Bookparade! Jetzt buchen!
| [ Simon Chen ] |
Bild: Notebook verneigt sich vor Buch
Morgen begehen wir also den Welttag des Buches. Wir feiern einen Stoss Papier in einem Kartonumschlag. Aber wenn Fremdenführer (21.Feb.), die Fernmeldung (17. Mai) und sogar die Bekämpfung von Wüstenbildung und Dürre (17. Juni) ihren Welttag haben, so hat auch der Weltbuchtag seine Berechtigung. Er fällt übrigens mit dem Tag des deutschen Bieres zusammen, aber das eine schliesst ja das andere nicht aus, ganz im Gegenteil.. Jedenfalls begehen wir den Tag des Buches im wortwörtlichen Sinn, denn wir marschieren morgen für die Sache des Buches. Und zwar an der Bücherparade..pardon..Bookparade (21. Feb. Internationaler Tag der Muttersprache). Die Bookparade, ein menschlicher Bücherwurm, der sich durch Zürichs Innenstadt schlängeln wird und aus hoffentlich vielen vielen Librophilen besteht, die laut aus ihren Lieblingsbüchern vorlesen. Schöne Sache. Ich war letztes Jahr schon Mitläufer und hab Tim Krohns wunderbare „Quatemberkinder“ vor(mich her)getragen. Doch, die Bookparade, ich muss sagen, das hatte etwas. Ein murmelnder Strom lesender Menschen, den eine nahezu religiöse Aura umhüllte. Wie Mantra singende Mönche zogen wir durchs Niederdorf, in vor der Brust gefalteten Händen die Bücher, die heilig schienen.
Bei einer Zwischenstation durfte ich dann die literarischen Raver weiter "aufpeitschen", per Megaphon gab ich einen Text über sprechende Bücher zum Besten. Ein Jahr zuvor, 2006, war ich in Sachen Buchtag mit zwei Slam-Kollegen in Zürcher Buchhandlungen unterwegs. Das war leider ein Flop, der Tag war wunderbar sonnig und die Läden furchtbar leer. So wie Lesen und Bücherkaufen ist auch der Erfolg einer Bookparade wetterabhängig, wenn auch grade andersrum.

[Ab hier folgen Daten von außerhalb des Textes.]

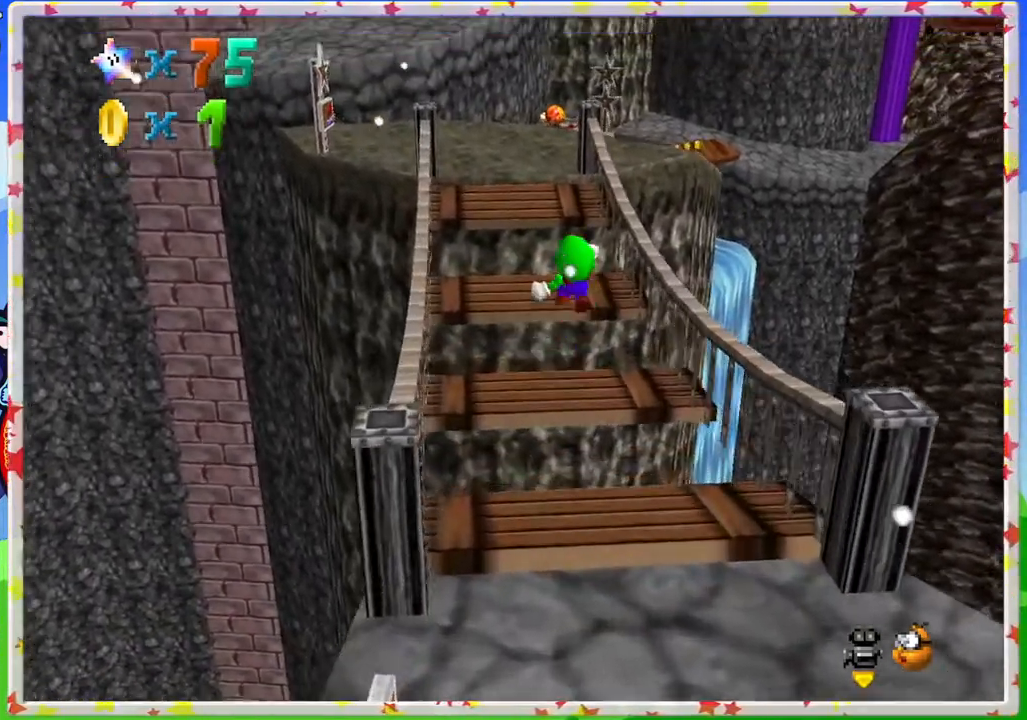
{"buttons": ["A"], "left_stick": "up", "events": [[400, "Z", "up"]]}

Ich hoffe, wir werden morgen kein Aprilwetter haben, aber ich werde in jedem Fall wieder mitlaufen, mitlesen und schon fast traditionellerweise einen Text performen.
Der Welttag des Buches soll Menschen aus Büros in Buchhandlungen und Bibliotheken locken. Für die Bookparade sollen Internetuser auf die Strasse streamen, sollen ihren Blick vom Bildschirm in Buchseiten lenken, sollen erkennen, dass die computergenerierte Virtualität nicht zu vergleichen ist mit derjenigen, die im eigenen Kopf entsteht, wenn man ein Buch liest. Aber am besten wäre es, wenn der Weltbuchtag Nichtleser dazu motivieren könnte, zu einem Buch zu greifen. Die Bookparade, der Bücherwurm aus lauter Leseratten, soll den Krankheitserreger Lesefieber unters Volk bringen! Wer liest, versetzt sich in andere Menschen und wer sich in andere Menschen versetzt, bleibt offen und liefert damit einen Beitrag zum Weltfrieden. Amen.

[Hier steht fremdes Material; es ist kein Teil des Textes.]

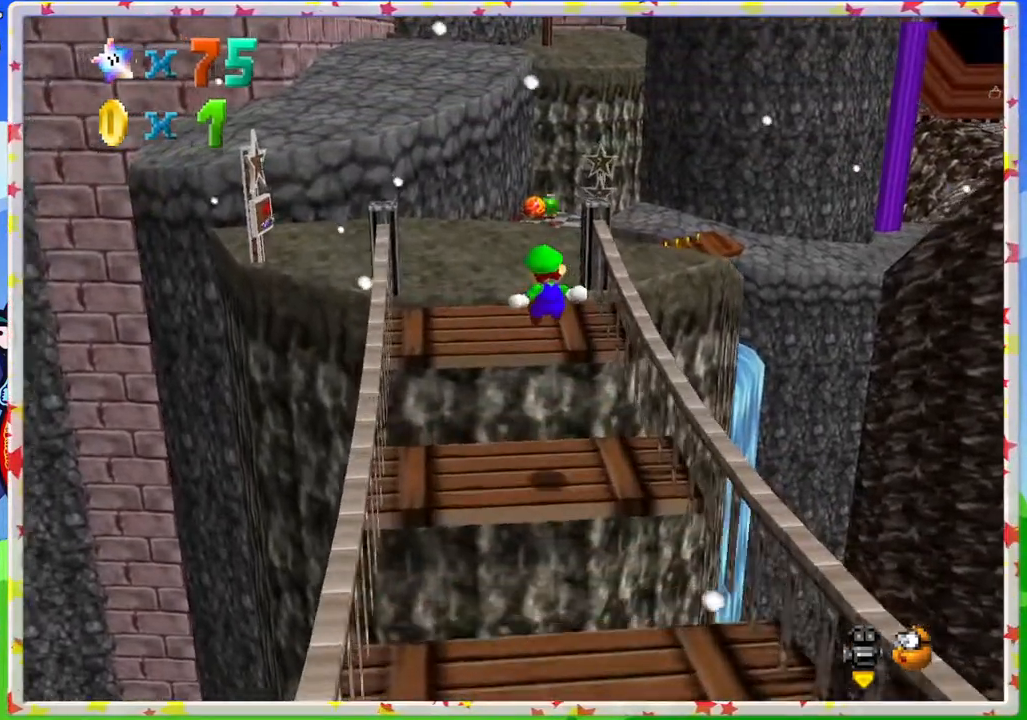
{"buttons": [], "left_stick": "up", "events": [[150, "A", "up"]]}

Deshalb: kommen sie morgen Mittwoch 23. April um 17.30 zum Hirschenplatz in Zürich, werden Sie Teil des Bücherwurms und verlängern Sie ihn! Kommen Sie zahlreich und bei jedem Wetter, ein Buch wird gerne in Kauf nehmen, nass zu werden (Welttag der Feuchtgebiete, 2.Feb.) solange es nur aufgeklappt und gelesen wird, statt verschlossen vor sich hinzustauben.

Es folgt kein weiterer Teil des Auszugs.